Distributed Cache Architecture Patterns

# Cache-Aside Pattern (Lazy Loading)
class CacheAsidePattern:
    def __init__(self, cache_client, database):
        self.cache = cache_client
        self.db = database
    
    def get_user(self, user_id):
        # 1. Check cache first
        cached_user = self.cache.get(f"user:{user_id}")
        if cached_user:
            return cached_user
        
        # 2. On cache miss, fetch from database
        user = self.db.get_user(user_id)
        if user:
            # 3. Store in cache
            self.cache.set(f"user:{user_id}", user, ttl=3600)
        
        return user

# Write-Through Pattern
class WriteThroughPattern:
    def __init__(self, cache_client, database):
        self.cache = cache_client
        self.db = database
    
    def update_user(self, user_id, user_data):
        # 1. Write to database
        self.db.update_user(user_id, user_data)
        
        # 2. Update cache simultaneously
        self.cache.set(f"user:{user_id}", user_data, ttl=3600)
        
        return user_data

# Write-Behind Pattern (Write-Back)
import asyncio
from collections import deque

class WriteBehindPattern:
    def __init__(self, cache_client, database):
        self.cache = cache_client
        self.db = database
        self.write_queue = deque()
        self.start_background_writer()
    
    async def update_user(self, user_id, user_data):
        # 1. Update cache immediately
        await self.cache.set(f"user:{user_id}", user_data, ttl=3600)
        
        # 2. Add to write queue (async DB write)
        self.write_queue.append(('update_user', user_id, user_data))
        
        return user_data
    
    async def background_writer(self):
        while True:
            if self.write_queue:
                operation, user_id, user_data = self.write_queue.popleft()
                try:
                    await self.db.update_user(user_id, user_data)
                except Exception as e:
                    # On error, put back in queue
                    self.write_queue.appendleft((operation, user_id, user_data))
                    print(f"DB write error: {e}")
            
            await asyncio.sleep(1)  # Check every second
    
    def start_background_writer(self):
        asyncio.create_task(self.background_writer())

_RECORDED INFORMATION_:
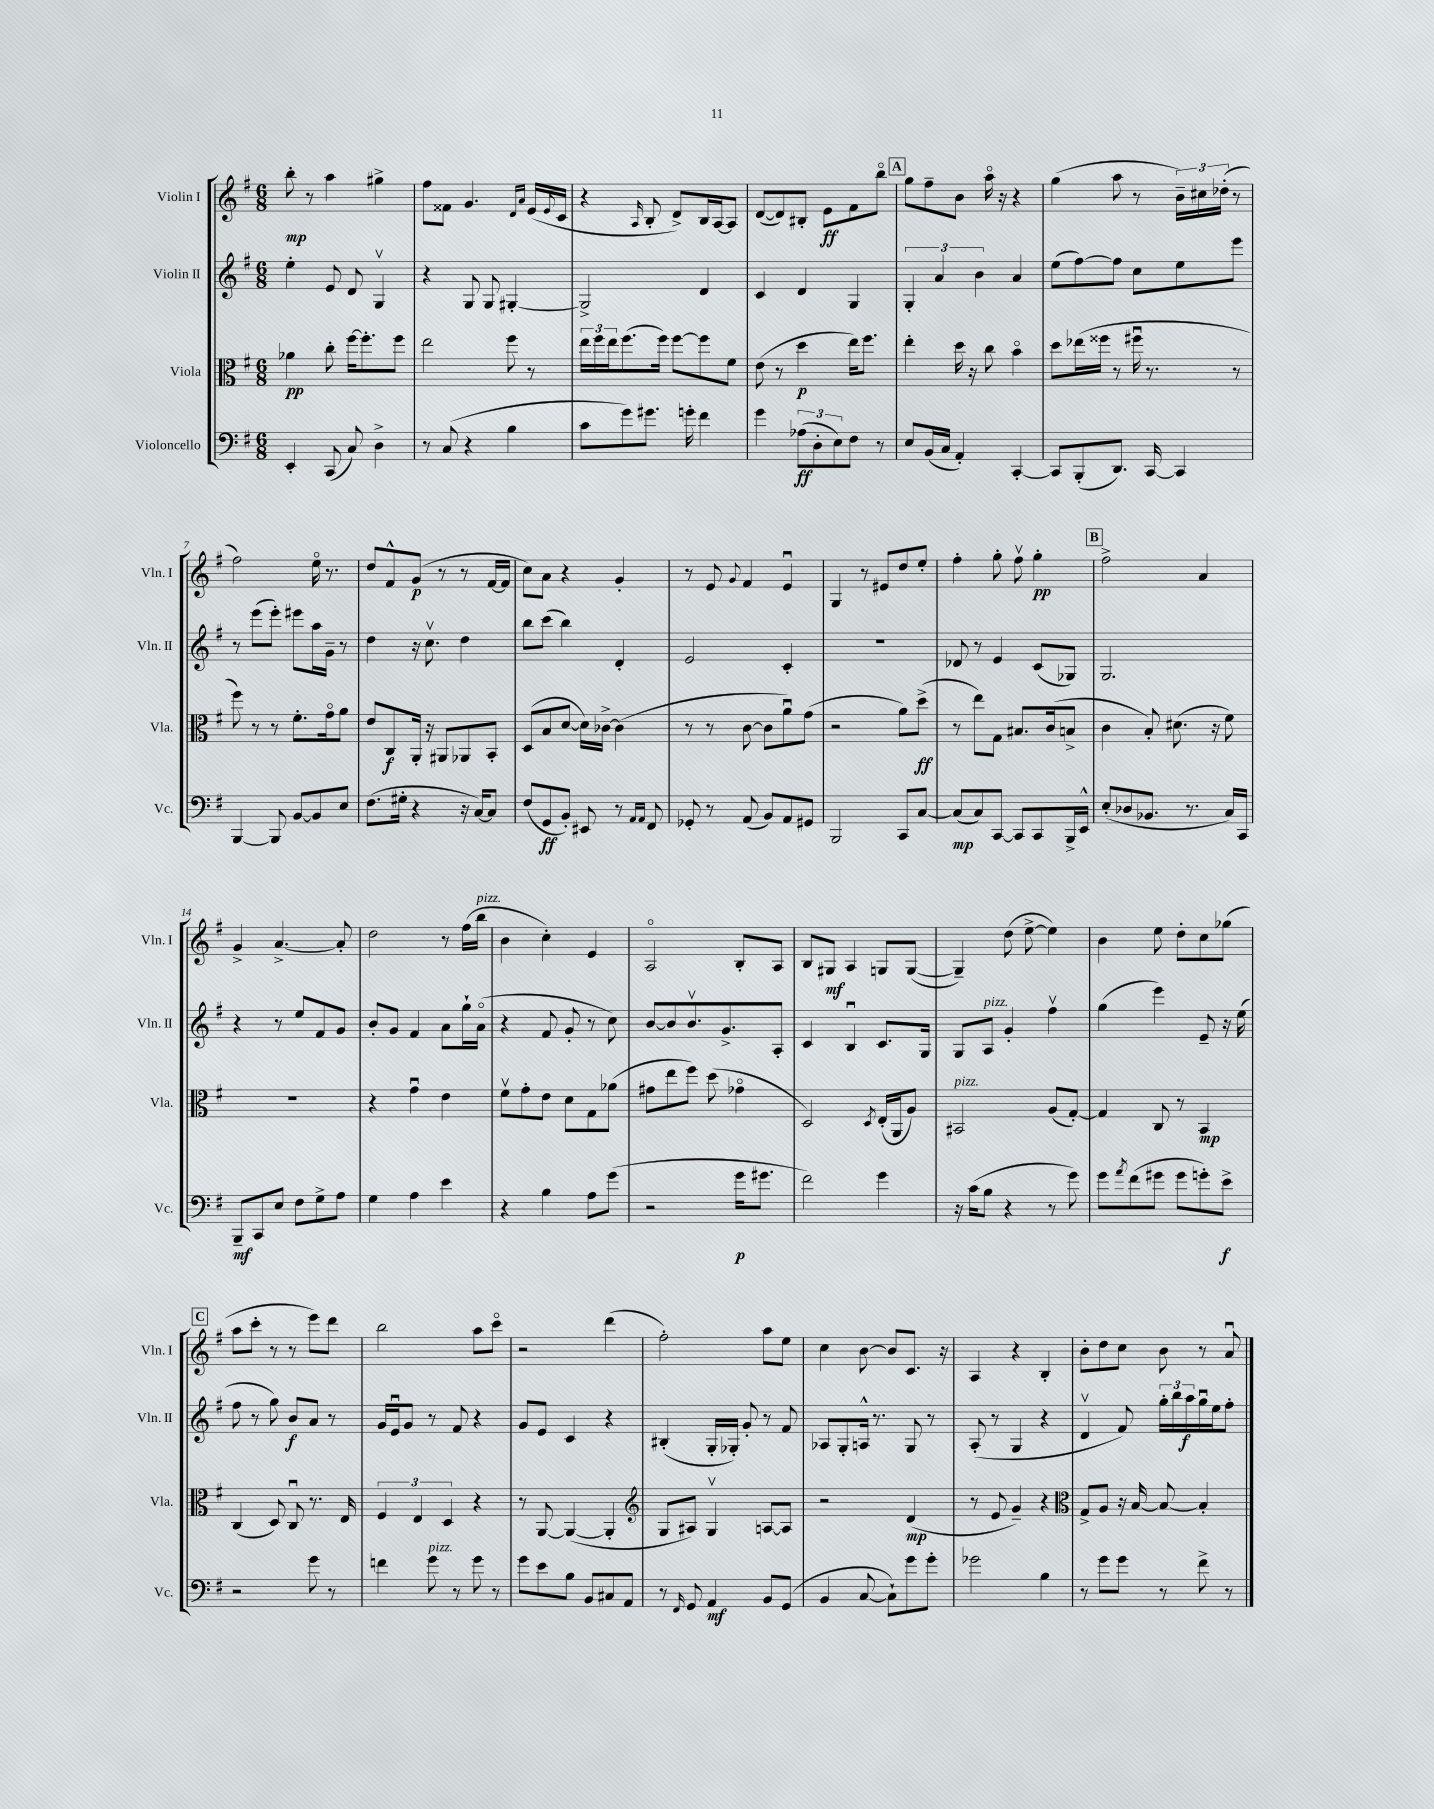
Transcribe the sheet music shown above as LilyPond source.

_SET PROBLEM A_:
In the cache patterns code, rewrite the part that opens with the words containing "self.write_queue.append(('update_user', user_id, user_data))" and closes with "await self.db.update_user(user_id, user_data)", swapping "write_queue" for "pending_writes".
_SET PROBLEM B_:
Translate this sentence from the cache patterns code into Spanish: "On cache miss, fetch from database."

_FULL ANSWER A_:
self.pending_writes.append(('update_user', user_id, user_data))
        
        return user_data
    
    async def background_writer(self):
        while True:
            if self.pending_writes:
                operation, user_id, user_data = self.pending_writes.popleft()
                try:
                    await self.db.update_user(user_id, user_data)

_FULL ANSWER B_:
Ante un fallo de caché, obtener desde la base de datos.